November 20, 2024

History

Our history

In 1984, a group of artists and arts administrators, led by then state arts agency director Robb Hankins, joined forces to lift state funding for the arts in New Hampshire from its last-in-the-nation status. Their successful campaign became an organization, Arts 1000, now called New Hampshire Citizens for the Arts.

Arts 1000 helped craft and advocate for legislation and a line-item appropriation to help non-profit arts organizations with their cultural facility needs. Governor Sununu signed HB 263 into law, a NH law passed in 1987 that established one of the few grant programs in the nation dedicated to “the design, construction or renovation of cultural facilities.”

In the mid-1990s, when both the National Endowments for the Arts and Humanities were threatened with reduction or elimination, Arts 1000 reorganized itself and sponsored the Bipartisan Campaign for the Arts and Humanities. attracting filmmaker Ken Burns as spokesperson. The Bipartisan Campaign utilized the visibility of the NH Primary and the live presence of candidates to achieve a powerful voice. The organization’s strong grassroots advocacy network provided information and support for Senator Judd Gregg to testify in favor of keeping the Endowments intact. By combining its efforts with those in other states New Hampshire saved both Endowments and reinforced the federal-state partnership for supporting the arts and culture.

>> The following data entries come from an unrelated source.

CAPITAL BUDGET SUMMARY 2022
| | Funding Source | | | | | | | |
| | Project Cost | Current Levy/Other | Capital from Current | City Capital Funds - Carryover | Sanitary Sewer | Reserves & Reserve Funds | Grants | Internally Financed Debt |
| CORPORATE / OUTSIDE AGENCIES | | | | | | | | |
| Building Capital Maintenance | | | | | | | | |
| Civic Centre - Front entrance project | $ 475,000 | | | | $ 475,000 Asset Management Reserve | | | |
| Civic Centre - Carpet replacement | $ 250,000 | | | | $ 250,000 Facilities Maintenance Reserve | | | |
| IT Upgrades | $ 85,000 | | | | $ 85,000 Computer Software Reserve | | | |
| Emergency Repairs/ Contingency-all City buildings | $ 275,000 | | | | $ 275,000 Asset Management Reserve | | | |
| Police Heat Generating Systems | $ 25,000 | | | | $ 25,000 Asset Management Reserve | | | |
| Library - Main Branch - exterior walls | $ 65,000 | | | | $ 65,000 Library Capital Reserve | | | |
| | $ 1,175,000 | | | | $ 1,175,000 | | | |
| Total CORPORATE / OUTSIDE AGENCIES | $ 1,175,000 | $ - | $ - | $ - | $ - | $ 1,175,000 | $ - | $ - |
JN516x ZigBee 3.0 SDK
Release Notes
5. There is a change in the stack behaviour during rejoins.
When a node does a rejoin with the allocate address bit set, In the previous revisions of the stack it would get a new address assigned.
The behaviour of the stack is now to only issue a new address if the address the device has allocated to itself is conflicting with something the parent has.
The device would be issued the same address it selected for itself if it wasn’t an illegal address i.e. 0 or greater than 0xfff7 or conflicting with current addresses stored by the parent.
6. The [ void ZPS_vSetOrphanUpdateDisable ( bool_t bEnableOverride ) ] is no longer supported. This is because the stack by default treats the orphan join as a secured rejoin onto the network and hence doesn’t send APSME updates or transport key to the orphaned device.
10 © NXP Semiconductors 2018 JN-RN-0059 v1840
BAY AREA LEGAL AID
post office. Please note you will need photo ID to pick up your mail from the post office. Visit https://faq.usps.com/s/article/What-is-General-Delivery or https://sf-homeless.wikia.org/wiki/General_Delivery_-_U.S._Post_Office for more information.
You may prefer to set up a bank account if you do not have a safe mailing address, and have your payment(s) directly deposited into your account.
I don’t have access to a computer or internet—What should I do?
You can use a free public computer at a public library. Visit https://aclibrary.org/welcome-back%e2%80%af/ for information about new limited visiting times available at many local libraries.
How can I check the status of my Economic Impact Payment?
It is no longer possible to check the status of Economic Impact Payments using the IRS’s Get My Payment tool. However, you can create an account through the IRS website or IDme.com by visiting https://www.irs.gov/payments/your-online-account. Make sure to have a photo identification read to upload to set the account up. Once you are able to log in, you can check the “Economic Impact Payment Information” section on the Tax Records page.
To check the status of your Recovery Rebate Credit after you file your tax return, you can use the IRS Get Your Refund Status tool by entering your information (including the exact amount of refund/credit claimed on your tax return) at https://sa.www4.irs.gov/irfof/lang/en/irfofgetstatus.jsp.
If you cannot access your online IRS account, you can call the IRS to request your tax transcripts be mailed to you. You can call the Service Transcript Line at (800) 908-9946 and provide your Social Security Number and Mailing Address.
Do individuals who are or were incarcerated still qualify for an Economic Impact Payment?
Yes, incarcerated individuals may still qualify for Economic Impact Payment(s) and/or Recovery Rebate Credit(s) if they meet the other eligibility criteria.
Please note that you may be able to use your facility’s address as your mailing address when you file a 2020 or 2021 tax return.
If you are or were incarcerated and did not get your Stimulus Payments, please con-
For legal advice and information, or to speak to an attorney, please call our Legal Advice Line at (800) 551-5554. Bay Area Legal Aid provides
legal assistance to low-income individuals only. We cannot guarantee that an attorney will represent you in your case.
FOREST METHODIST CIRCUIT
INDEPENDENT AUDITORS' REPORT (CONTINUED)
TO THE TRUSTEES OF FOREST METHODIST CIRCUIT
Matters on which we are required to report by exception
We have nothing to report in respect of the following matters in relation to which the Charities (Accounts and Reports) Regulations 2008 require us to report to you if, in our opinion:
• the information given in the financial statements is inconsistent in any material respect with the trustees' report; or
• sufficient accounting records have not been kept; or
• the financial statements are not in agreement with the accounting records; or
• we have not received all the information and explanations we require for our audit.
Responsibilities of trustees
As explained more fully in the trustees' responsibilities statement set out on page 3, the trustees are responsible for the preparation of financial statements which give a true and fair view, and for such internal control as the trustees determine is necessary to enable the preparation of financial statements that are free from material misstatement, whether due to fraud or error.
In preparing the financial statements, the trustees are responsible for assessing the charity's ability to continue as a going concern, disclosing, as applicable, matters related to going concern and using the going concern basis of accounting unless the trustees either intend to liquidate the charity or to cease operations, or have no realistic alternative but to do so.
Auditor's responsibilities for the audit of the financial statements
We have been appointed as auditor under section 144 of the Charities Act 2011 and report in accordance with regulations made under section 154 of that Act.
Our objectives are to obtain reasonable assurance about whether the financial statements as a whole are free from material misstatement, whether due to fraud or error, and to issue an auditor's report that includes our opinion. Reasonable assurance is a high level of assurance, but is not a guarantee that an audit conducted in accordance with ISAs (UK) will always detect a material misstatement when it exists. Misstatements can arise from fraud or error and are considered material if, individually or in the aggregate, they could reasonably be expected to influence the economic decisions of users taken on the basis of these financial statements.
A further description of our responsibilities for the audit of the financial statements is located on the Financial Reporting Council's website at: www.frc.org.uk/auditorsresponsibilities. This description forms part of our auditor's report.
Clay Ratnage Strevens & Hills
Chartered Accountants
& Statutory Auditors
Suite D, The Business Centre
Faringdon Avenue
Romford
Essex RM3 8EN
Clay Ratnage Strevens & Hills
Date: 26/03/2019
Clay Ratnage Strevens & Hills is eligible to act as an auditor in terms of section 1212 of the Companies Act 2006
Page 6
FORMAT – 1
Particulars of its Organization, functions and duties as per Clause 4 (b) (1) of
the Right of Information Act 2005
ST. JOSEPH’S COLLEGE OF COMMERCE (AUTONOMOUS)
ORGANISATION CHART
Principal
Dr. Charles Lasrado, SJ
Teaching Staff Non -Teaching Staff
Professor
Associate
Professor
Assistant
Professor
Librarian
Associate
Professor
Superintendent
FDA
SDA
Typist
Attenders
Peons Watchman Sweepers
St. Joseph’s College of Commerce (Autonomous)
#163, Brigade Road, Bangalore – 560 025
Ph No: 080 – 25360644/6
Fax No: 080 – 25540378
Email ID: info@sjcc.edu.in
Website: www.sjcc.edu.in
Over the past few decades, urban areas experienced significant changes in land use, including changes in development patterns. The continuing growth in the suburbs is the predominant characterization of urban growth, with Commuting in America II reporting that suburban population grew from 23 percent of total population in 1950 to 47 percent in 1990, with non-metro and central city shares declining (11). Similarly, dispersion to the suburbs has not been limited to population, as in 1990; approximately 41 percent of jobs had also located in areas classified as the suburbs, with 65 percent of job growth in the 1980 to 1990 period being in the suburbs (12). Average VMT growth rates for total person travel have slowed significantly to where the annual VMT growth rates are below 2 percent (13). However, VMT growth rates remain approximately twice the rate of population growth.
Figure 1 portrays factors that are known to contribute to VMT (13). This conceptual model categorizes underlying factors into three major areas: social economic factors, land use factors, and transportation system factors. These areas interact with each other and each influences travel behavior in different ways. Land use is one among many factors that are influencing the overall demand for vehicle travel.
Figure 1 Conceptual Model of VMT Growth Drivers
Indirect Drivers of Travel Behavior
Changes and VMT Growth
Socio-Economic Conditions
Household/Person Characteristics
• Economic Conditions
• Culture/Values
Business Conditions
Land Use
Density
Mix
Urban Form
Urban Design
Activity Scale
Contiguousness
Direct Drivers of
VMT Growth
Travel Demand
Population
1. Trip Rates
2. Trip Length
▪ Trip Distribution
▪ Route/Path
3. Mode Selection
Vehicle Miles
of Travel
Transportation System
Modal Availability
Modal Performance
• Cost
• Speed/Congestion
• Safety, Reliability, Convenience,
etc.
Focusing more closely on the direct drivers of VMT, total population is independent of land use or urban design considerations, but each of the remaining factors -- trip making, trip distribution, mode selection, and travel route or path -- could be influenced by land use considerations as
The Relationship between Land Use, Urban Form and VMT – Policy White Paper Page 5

Arts 1000/NH Citizens for the Arts has remained alert to recurring advocacy needs: derailing proposals for an entertainment tax on nonprofit and for-profit cultural organization tickets to cultural events, retaining the high-school art credit required for graduation, stopping efforts by municipalities to tax nonprofits’ land and buildings, preserving the state’s Percent for Art Program, maintaining public support for public television and radio, ensuring fairness for the arts council’s budget during periodic state cutbacks, and supporting matching state funds to keep federal arts grants coming to New Hampshire. This strategy helped to establish a Traditional Arts Program at the State Arts Council in FY1997.